Calin and Zenz - DKFZ/MD Anderson SINF Awardees
Deciphering the role of non-coding RNA in chronic lymphocytic leukemia (CLL)
George Calin and Thorsten Zenz (DKFZ), along with Martina Seiffert, Peter Lichter, Daniel Mertens, Rainer Claus, Christoph Plass, Axel Benner, and Hanno Glimm (DKFZ)
George Calin, M.D., Ph.D., is a rebel. Not in the sense of a 1950s, motorcycle-riding, cigarette-smoking, going-wherever-the-road-takes-you rebel, but as an individual and a scientist seeking answers. He rebels against the notion of an aloof physician-scientist who feels he is wasting his time with anyone who is not also a physician-scientist. He rebels against the idea that one must always be staunch and serious and he rebels against the idea that cancer cannot actually be cured. According to Calin, at least part of the solution to the latter lies in expanded understanding of non-coding ribonucleic acid (ncRNA).
Non-coding RNAs are functional genes but do not code for a protein, an idea which was considered a heresy initially by many scientists, because the general assumption had been that proteins are the primary, functional product of genetic information. Research over the past decade has shown the majority of mammalian genomes are also transcribed into ncRNAs. Many of these ncRNAs and their smaller products, do contain information and have a function, although the majority of those functions remain unknown. The deletion of two of those smaller products, micro RNAs (miRNA) 15a and 16-1, have been shown by Calin and colleagues to cause chronic lymphocytic leukemia (CLL), the most frequent form of adult leukemia in humans. Regulators of gene expression, miRNAs expressed abnormally in tumors can either contribute to oncogenesis or to suppression. Calin was the first scientist to illustrate the connection between miRNA and cancer in humans.
Calin’s DKFZ colleague, Thorsten Zenz, M.D., Ph.D., shares the desire to improve cancer patient care and treatment and has spent his career trying to do so for those with CLL. Zenz’s group has contributed to the understanding of the mechanisms underlying CLL and how that structure affects treatment and ultimately care. His group illustrated that defects in the tumor suppressor protein p53 can lead to both CLL and treatment-resistant CLL, known as refractory. Zenz’s group contributed to the research body illustrating 17p deletion, a chromosome on the tumor protein 53 gene (TP53), leads to CLL resistant to chemotherapy. Even with their genetic understanding of CLL, however, Zenz’s group showed physicians can only predict about half of the cases that will become refractory. He wants to know what is causing the other half.

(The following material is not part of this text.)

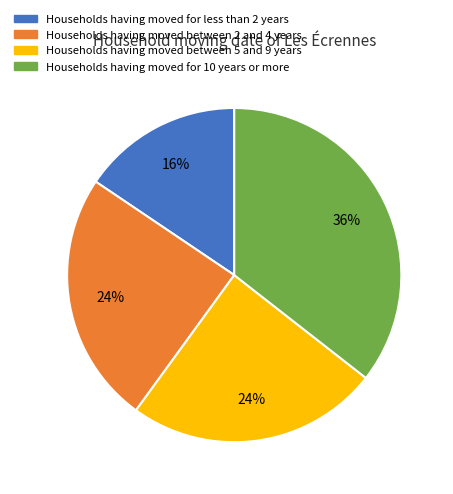

Which category has the biggest portion of the pie?

Households having moved for 10 years or more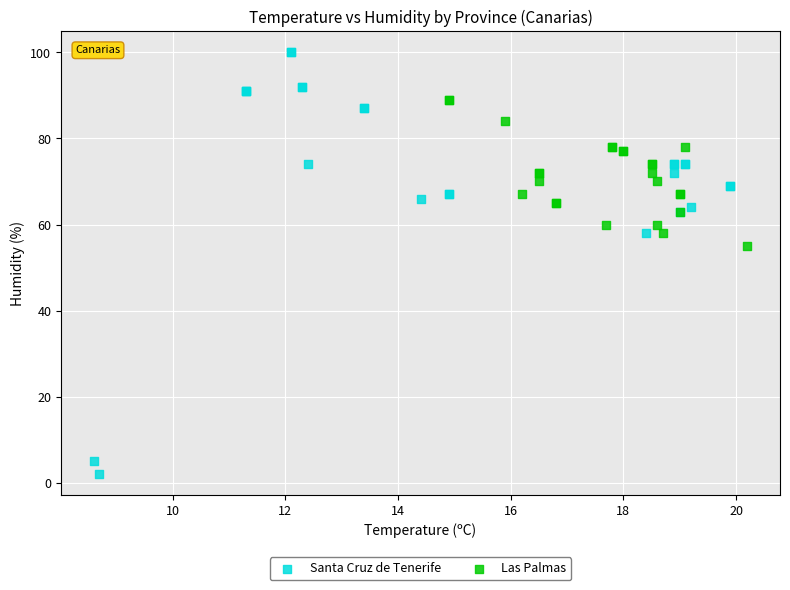

Which series reaches the minimum Y coordinate?

Santa Cruz de Tenerife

Zenz and Calin think ncRNAs and miRNAs are at least part of the cause and want to determine which of these associated with p53 result in CLL and refractory CLL. But they do not believe the ncRNAs will account for all the unaccounted p53 resultant CLL. Therefore, they also hope to determine other mechanisms not associated with p53 that are leading to CLL. Coming full-circle back to the patient, the research project aims to show, in a clinical setting, the impact of the deregulated ncRNA on CLL and Richter transformation, which occurs when CLL changes to fast-growing, diffuse large B cell lymphoma (DLBL). By accounting for these knowledge gaps, Zenz and Calin hope to define predictive biomarkers, thereby allowing physicians to make better decisions about treatment.